Once configured you can then use rclone
like this,
List directories in top level of your Amazon Drive
rclone lsd remote:
List all the files in your Amazon Drive
rclone ls remote:
To copy a local directory to an Amazon Drive directory called backup
rclone copy /home/source remote:backup
Modified time and MD5SUMs
Amazon Drive doesn't allow modification times to be changed via the API so these won't be accurate or used for syncing.
It does store MD5SUMs so for a more accurate sync, you can use the
--checksum
flag.
Deleting files
Any files you delete with rclone will end up in the trash. Amazon don't provide an API to permanently delete files, nor to empty the trash, so you will have to do that with one of Amazon's apps or via the Amazon Drive website. As of November 17, 2016, files are automatically deleted by Amazon from the trash after 30 days.
Using with non .com
Amazon accounts
Let's say you usually use amazon.co.uk
. When you authenticate with
rclone it will take you to an amazon.com
page to log in. Your
amazon.co.uk
email and password should work here just fine.
Specific options
Here are the command line options specific to this cloud storage system.
--acd-templink-threshold=SIZE
Files this size or more will be downloaded via their tempLink
. This
is to work around a problem with Amazon Drive which blocks downloads
of files bigger than about 10GB. The default for this is 9GB which
shouldn't need to be changed.
To download files above this threshold, rclone requests a tempLink
which downloads the file through a temporary URL directly from the
underlying S3 storage.
--acd-upload-wait-per-gb=TIME
Sometimes Amazon Drive gives an error when a file has been fully uploaded but the file appears anyway after a little while. This happens sometimes for files over 1GB in size and nearly every time for files bigger than 10GB. This parameter controls the time rclone waits for the file to appear.
The default value for this parameter is 3 minutes per GB, so by default it will wait 3 minutes for every GB uploaded to see if the file appears.
You can disable this feature by setting it to 0. This may cause conflict errors as rclone retries the failed upload but the file will most likely appear correctly eventually.
These values were determined empirically by observing lots of uploads of big files for a range of file sizes.
Upload with the -v
flag to see more info about what rclone is doing
in this situation.
Limitations
Note that Amazon Drive is case insensitive so you can't have a file called "Hello.doc" and one called "hello.doc".
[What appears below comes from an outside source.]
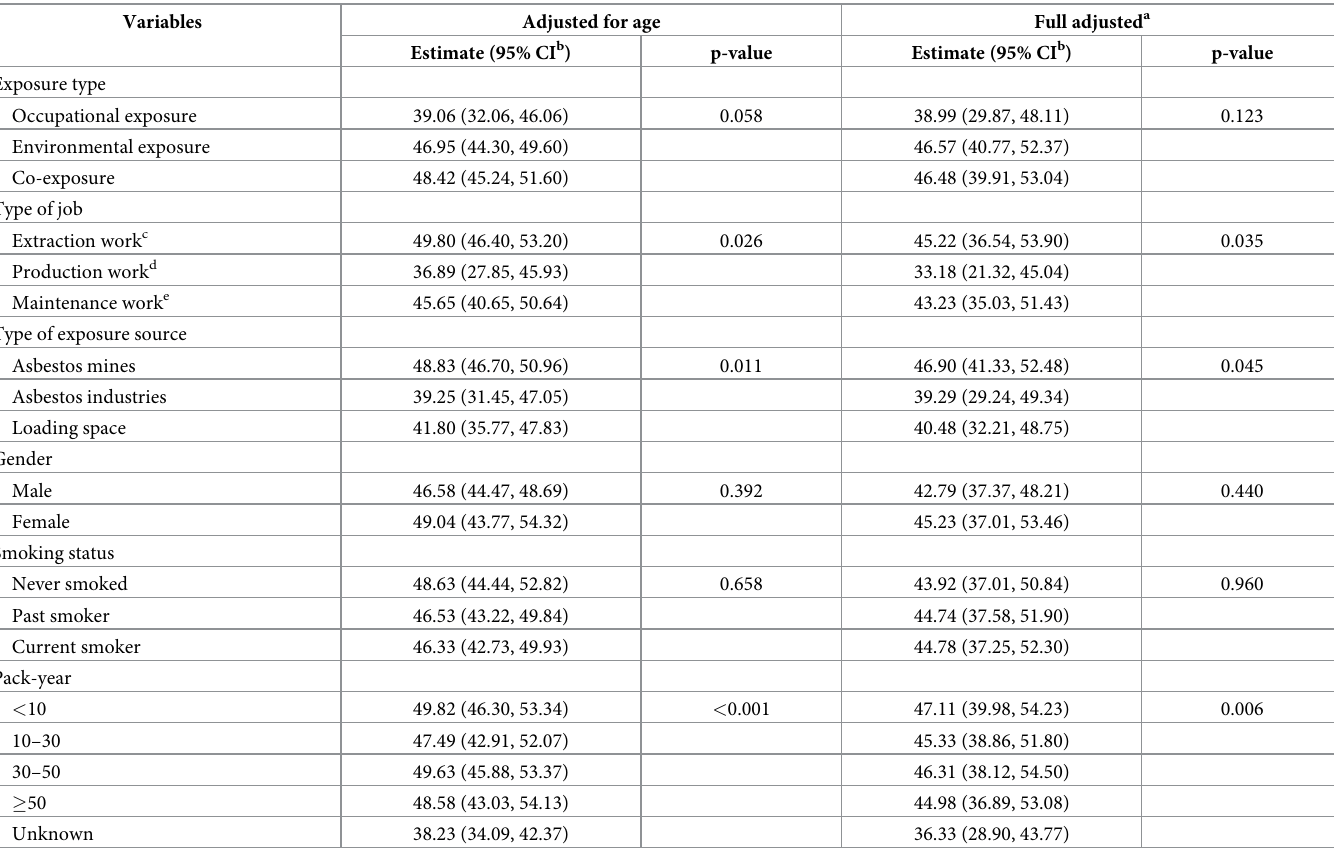
Table 6. Adjusted mean latency periods according to the characteristics of the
Amazon Drive has rate limiting so you may notice errors in the
sync (429 errors). rclone will automatically retry the sync up to 3
times by default (see --retries
flag) which should hopefully work
around this problem.
Amazon Drive has an internal limit of file sizes that can be uploaded to the service. This limit is not officially published, but all files larger than this will fail.
At the time of writing (Jan 2016) is in the area of 50GB per file. This means that larger files are likely to fail.
Unfortunatly there is no way for rclone to see that this failure is
because of file size, so it will retry the operation, as any other
failure. To avoid this problem, use --max-size 50000M
option to limit
the maximum size of uploaded files. Note that --max-size
does not split
files into segments, it only ignores files over this size.